» EXERCISE PASSAGE
* * * * *

Monday, Jul. 02, 1934

Fashion in Funerals

In Buenos Aires' Chacarita Cemetery 30 years ago Don Tomas set up business as a professional valedictorian of the dead. Of his red-eyed clients he asked only the name, nationality and business of the deceased. Then he would step to the head of the newly turned grave and deliver eulogies of any desired length. He had practiced, he boasted, ten years to give his voice the correct hollowness of tone. When funeral fashions changed, and speeches gave way to flowers, Don Tomas tried vainly to meet the competition. He pared his rates four times. He threw in six Latin quotations free. He introduced a ten minute oration for $1. But modern Argentines continued to buy flowers, to shun Don Tomas' speeches. Last week Don Tomas died and was buried, with flowers, without speeches.

Tumor

In the General Hospital of Kingston, Out., a 115-lb., 41-yr.-old woman had a 55-lb. tumor removed. Weighing 60 Ib. she may recover.

Wives

"A college woman, when she becomes a wife, makes more trouble than all the other classes of wives put together. I make just one exception. The only wife who makes more trouble than a college woman is a wife who has gone to a girls' school. A college woman is too ambitious, too full of ideals for any man to get along with. The girls' school wives suffer from the spinsterial environment in which they live during impressionable years. Don't make the mistake of treating your wife like a pal. Treat her like a woman." Such advice was given the Western Psychological Association at Berkeley, Calif, by a member of the Los Angeles Institute of Family Relations.

* * * * *

» PROBLEMS TO SOLVE
- 1) In the 1934 news items, how many times did Don Tomas cut his rates?
- 2) Repeat part of the 1934 news items word for word, starting with "In the General" and going on through "of Family Relations.".
- 3) Go on with the 1934 news items from the point where they stop.

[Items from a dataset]
* * * * *

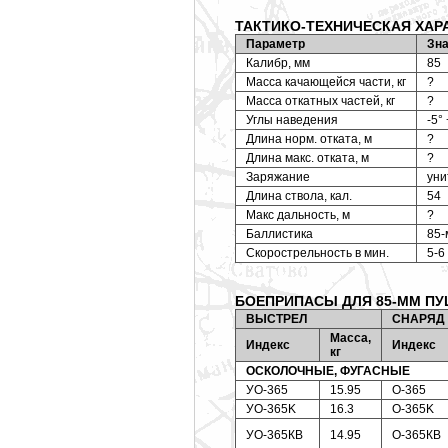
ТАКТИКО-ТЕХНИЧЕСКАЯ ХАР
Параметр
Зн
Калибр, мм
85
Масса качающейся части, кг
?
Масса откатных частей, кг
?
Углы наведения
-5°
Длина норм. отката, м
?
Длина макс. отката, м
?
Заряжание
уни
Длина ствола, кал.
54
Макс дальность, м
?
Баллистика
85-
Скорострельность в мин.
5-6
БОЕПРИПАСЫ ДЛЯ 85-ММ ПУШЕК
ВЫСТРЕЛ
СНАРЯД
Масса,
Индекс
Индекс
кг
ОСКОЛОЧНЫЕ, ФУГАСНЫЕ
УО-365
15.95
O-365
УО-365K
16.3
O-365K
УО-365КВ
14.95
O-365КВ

* * * * *

» ACTIVITY ANSWERS
- 1) Four times.

- 2)
In the General Hospital of Kingston, Out., a 115-lb., 41-yr.-old woman had a 55-lb. tumor removed. Weighing 60 Ib. she may recover.

Wives

"A college woman, when she becomes a wife, makes more trouble than all the other classes of wives put together. I make just one exception. The only wife who makes more trouble than a college woman is a wife who has gone to a girls' school. A college woman is too ambitious, too full of ideals for any man to get along with. The girls' school wives suffer from the spinsterial environment in which they live during impressionable years. Don't make the mistake of treating your wife like a pal. Treat her like a woman." Such advice was given the Western Psychological Association at Berkeley, Calif, by a member of the Los Angeles Institute of Family Relations.

- 3)
Mousetrap

In San Joaquin County, Calif., an incendiary fastened sandpaper to the spring of a mousetrap, friction matches to the base. Carefully he pulled the spring back and held it at tension with a piece of adhesive tape. Then he put his contrivance in a grain field and from hiding waited until the sun melted the adhesive and sprang the trap which ignited the matches and set fire to 1,600 acres of grain.

Daffodils

In a Brooklyn garage Angelina di Gangi, 15, scolded Vito Marano for flirting. Young Vito cuffed his love, and she fled home. Hour later Vito, repentant, sidled into the dark hall of her house, a peace-offering of fine yellow daffodils in his hand. A gun spat a bullet. Young Vito turned slowly in surprise, walked a block before he showed his wound to a policeman. At the other end of the block Angelina's hysterical scream attracted the policeman. Hugged to her breast was a bunch of fine yellow daffodils, flecked with young Vito's blood.